An estimated $200 billion per year is required for a global transformation to deforestation-free agriculture.

 A statement made available to Daily Trust on behalf of 13 climate change NGOs by Susan Tonassi stated that forest and land-use could contribute 30% of the climate mitigation needed to achieve the goals of the Paris Agreement.

The climate change focus group worried that forests receive only a fraction -2% – of international development finance to mitigate climate change.

The statement noted that with the Tropical Forest Alliance 2020, approximately $50-100 billion annually could be invested in sustainable agricultural intensification, restoration of degraded lands and livestock management.

Countries also need support to strengthen their institutions, policies and forest governance.

“Over $777 billion has been spent on agriculture and land-intensive development since 2010, in the form of investments and subsidies from governments, the private sector and international donors.

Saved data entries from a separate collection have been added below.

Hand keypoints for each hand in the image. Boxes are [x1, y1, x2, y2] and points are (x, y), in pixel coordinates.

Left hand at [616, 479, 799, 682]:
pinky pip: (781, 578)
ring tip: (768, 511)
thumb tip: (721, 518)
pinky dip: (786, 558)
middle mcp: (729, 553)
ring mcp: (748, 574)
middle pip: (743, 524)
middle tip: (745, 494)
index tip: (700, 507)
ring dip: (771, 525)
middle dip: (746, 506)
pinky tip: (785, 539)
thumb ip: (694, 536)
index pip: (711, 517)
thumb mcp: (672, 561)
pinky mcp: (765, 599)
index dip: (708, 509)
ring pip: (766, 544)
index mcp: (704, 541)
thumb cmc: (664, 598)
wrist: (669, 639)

 “This number dwarfs finance in support of forests: $2.7 billion investment in green commodities, or $8.1 billion in international public finance to support countries that seek to reduce tropical deforestation,” the statement reads in parts.

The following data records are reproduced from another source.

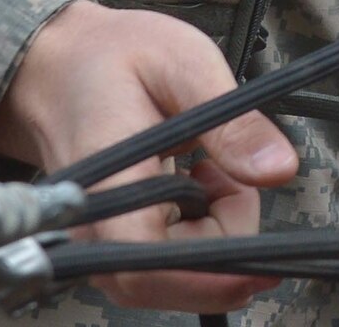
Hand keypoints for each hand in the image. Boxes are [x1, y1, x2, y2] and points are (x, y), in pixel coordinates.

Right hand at [0, 0, 295, 312]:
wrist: (58, 67)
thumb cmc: (110, 58)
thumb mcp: (184, 63)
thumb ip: (232, 120)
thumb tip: (280, 169)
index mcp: (105, 182)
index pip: (148, 265)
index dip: (209, 280)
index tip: (262, 264)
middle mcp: (92, 227)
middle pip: (170, 278)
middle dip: (224, 236)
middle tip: (228, 171)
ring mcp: (99, 241)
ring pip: (173, 275)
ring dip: (213, 232)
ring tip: (208, 169)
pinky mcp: (111, 243)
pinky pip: (165, 264)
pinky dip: (197, 233)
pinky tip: (194, 186)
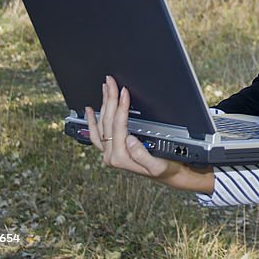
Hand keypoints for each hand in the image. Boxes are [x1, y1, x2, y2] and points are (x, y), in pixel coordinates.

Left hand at [85, 76, 213, 193]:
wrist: (168, 175)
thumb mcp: (158, 165)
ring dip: (103, 105)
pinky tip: (90, 110)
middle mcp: (111, 156)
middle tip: (111, 82)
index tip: (125, 92)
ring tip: (104, 89)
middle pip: (107, 122)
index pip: (119, 125)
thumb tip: (129, 139)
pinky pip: (96, 134)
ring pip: (101, 125)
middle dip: (110, 99)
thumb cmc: (166, 168)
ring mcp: (108, 153)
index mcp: (121, 157)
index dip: (121, 107)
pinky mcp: (110, 150)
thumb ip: (141, 154)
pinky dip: (92, 121)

To stop the loss of forest protection has to be factored into agricultural, infrastructure, and other investments. Redirecting finance toward sustainable land use promotes healthier and more productive landscapes in producer countries while reducing deforestation.

The group advocated a public-private dialogue that helps to redirect subsidies and supports deforestation-free commodities could help deploy finance strategically with the goal of leveraging private investments.

It added that new financial instruments could help to support farmers, de-risk investments and promote integrated landscape investments that combine an increase in agricultural productivity with the protection of forests and other ecosystems.

The 13 Climate change NGOs include Climate Focus, Conservation International, Forest Trends, The Nature Conservancy and Stockholm Environment Institute among others.